• VORLIEGENDER TEXT
■ ■ ■ ■ ■
Der Mindener Hotelchef Bernd Niemeier sieht seine Branche von zu viel Bürokratie gegängelt.
Für die Stadt wünscht er sich mehr Nähe zur Weser. MT-Foto: Alex Lehn

In vielen deutschen Städten wächst das Gastgewerbe. 2018 haben Hotels und Restaurants deutschlandweit mehr als drei Prozent mehr umgesetzt als im Vorjahr. In Minden sieht die Situation weniger rosig aus. Die Hotelübernachtungen sind auf den niedrigsten Stand seit elf Jahren gerutscht. Seit drei Jahren geht es nur bergab. 2016 verzeichnete der Deutsche Hotel- und Gaststättenverband (Dehoga) noch um die 73.000 Übernachtungen, ein Jahr später waren es noch 67.000, im zurückliegenden Jahr nur noch wenig mehr als 65.000. Bernd Niemeier, Inhaber des Mindener Hotels Lindgart und Dehoga-Präsident in NRW, hat Ideen für eine Trendumkehr.

Als Laie habe ich den Eindruck, dass es in Minden wenige Hotels gibt. Stimmt das?

Nein, für eine Stadt dieser Größe ist die Struktur in Ordnung. Ein Problem ist dagegen die Anzahl der Übernachtungen. Rund um uns herum wächst es, hier nicht.

Interessieren sich Touristen nicht für Minden?

Die Bedeutung des Tourismus für die Hotelbranche wird überschätzt. In Minden macht der Anteil der Touristen an den Übernachtungsgästen sieben bis neun Prozent aus. Mehr als 80 Prozent sind Geschäftsreisende. Insofern sind wir von den heimischen Unternehmen viel abhängiger als vom Tourismus. Wenn die Firmen einen Schnupfen haben, dann haben wir eine Lungenentzündung. Warum die Anzahl der Übernachtungen 2018 so niedrig ausgefallen ist, kann ich im Detail nicht erklären.
■ ■ ■ ■ ■
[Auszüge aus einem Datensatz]
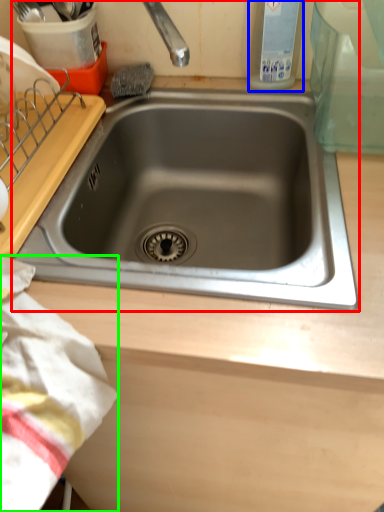
Question: Considering the real-world distances, which object is farthest from sink (highlighted by a red box)? bottle (highlighted by a blue box) or blanket (highlighted by a green box)?

Choices:
 (A) bottle
 (B) blanket

Answer: (B)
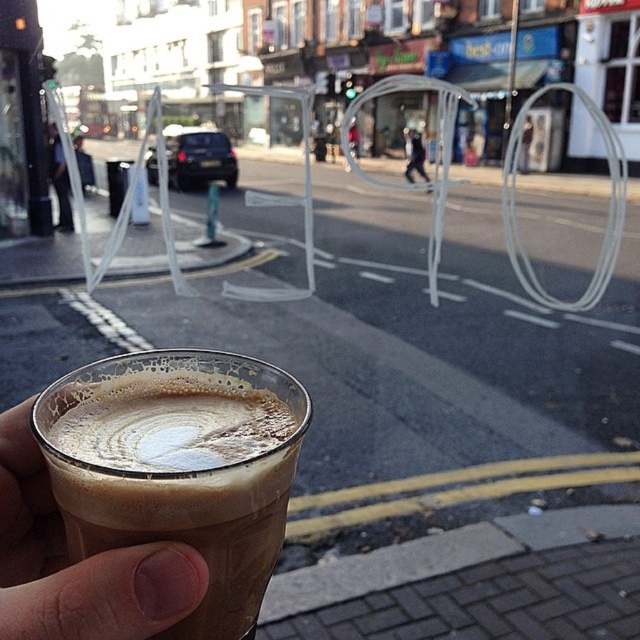
Question: Is translucent glass cup at lower left positioned behind dark blue jeans at left?

Choices:
 (A) yes
 (B) no

Answer: (B)

Question: Among these points, which one is nearest to the camera?

Choices:
 (A) (408, 141)
 (B) (33, 538)

Answer: (B)

Question: Is foamy brown latte at lower left wider than dark blue jeans at left?

Choices:
 (A) yes
 (B) no

Answer: (A)

Question: Is dark blue jeans at left bigger than dark blue jeans at center?

Choices:
 (A) yes
 (B) no

Answer: (A)

Question: Which object is the closest to the translucent glass cup at lower left?

Choices:
 (A) dark blue jeans at left
 (B) dark blue jeans at center
 (C) foamy brown latte at lower left

Answer: (C)

Question: Which of the following is the farthest from the observer?

Choices:
 (A) foamy brown latte at lower left
 (B) dark blue jeans at center
 (C) translucent glass cup at lower left

Answer: (B)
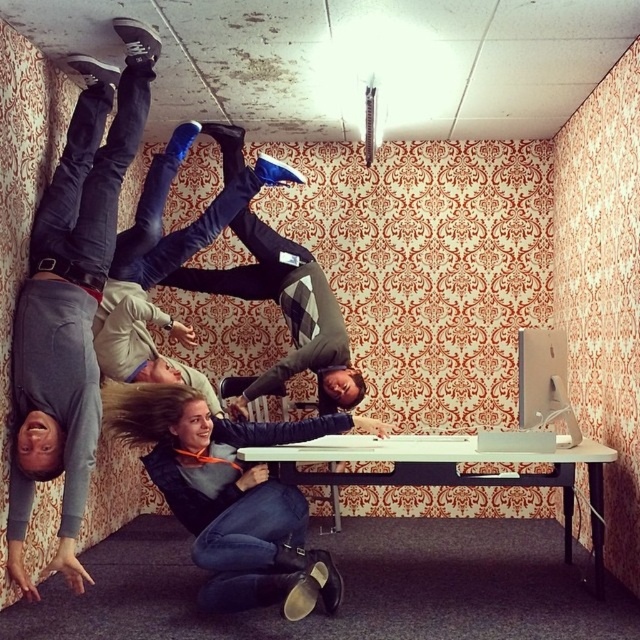
Question: Among these objects, which one is farthest from the camera?

Choices:
 (A) gray matte pants at lower left
 (B) white glossy table at center

Answer: (B)

Question: Which of the following is the closest to the observer?

Choices:
 (A) white glossy table at center
 (B) gray matte pants at lower left

Answer: (B)

Question: Is gray matte pants at lower left positioned at the back of white glossy table at center?

Choices:
 (A) yes
 (B) no

Answer: (B)

Question: Is gray matte pants at lower left bigger than white glossy table at center?

Choices:
 (A) no
 (B) yes

Answer: (A)

Question: Is gray matte pants at lower left in front of white glossy table at center?

Choices:
 (A) no
 (B) yes

Answer: (B)

Question: Which point appears farthest from the camera in this image?

Choices:
 (A) (568, 481)
 (B) (76, 468)

Answer: (A)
■ ■ ■ ■ ■
• ANWEISUNGEN
1/ Welchen Anteil an den Übernachtungsgästen in Minden machen Geschäftsreisende laut dem Text über das Mindener Gastgewerbe aus?
2/ Gib bitte den Text über das Mindener Gastgewerbe von „In vielen deutschen“ bis „für eine Trendumkehr.“ wortgetreu wieder.

• ERWARTETE ERGEBNISSE
1/ Mehr als 80 Prozent.

2/
In vielen deutschen Städten wächst das Gastgewerbe. 2018 haben Hotels und Restaurants deutschlandweit mehr als drei Prozent mehr umgesetzt als im Vorjahr. In Minden sieht die Situation weniger rosig aus. Die Hotelübernachtungen sind auf den niedrigsten Stand seit elf Jahren gerutscht. Seit drei Jahren geht es nur bergab. 2016 verzeichnete der Deutsche Hotel- und Gaststättenverband (Dehoga) noch um die 73.000 Übernachtungen, ein Jahr später waren es noch 67.000, im zurückliegenden Jahr nur noch wenig mehr als 65.000. Bernd Niemeier, Inhaber des Mindener Hotels Lindgart und Dehoga-Präsident in NRW, hat Ideen für eine Trendumkehr.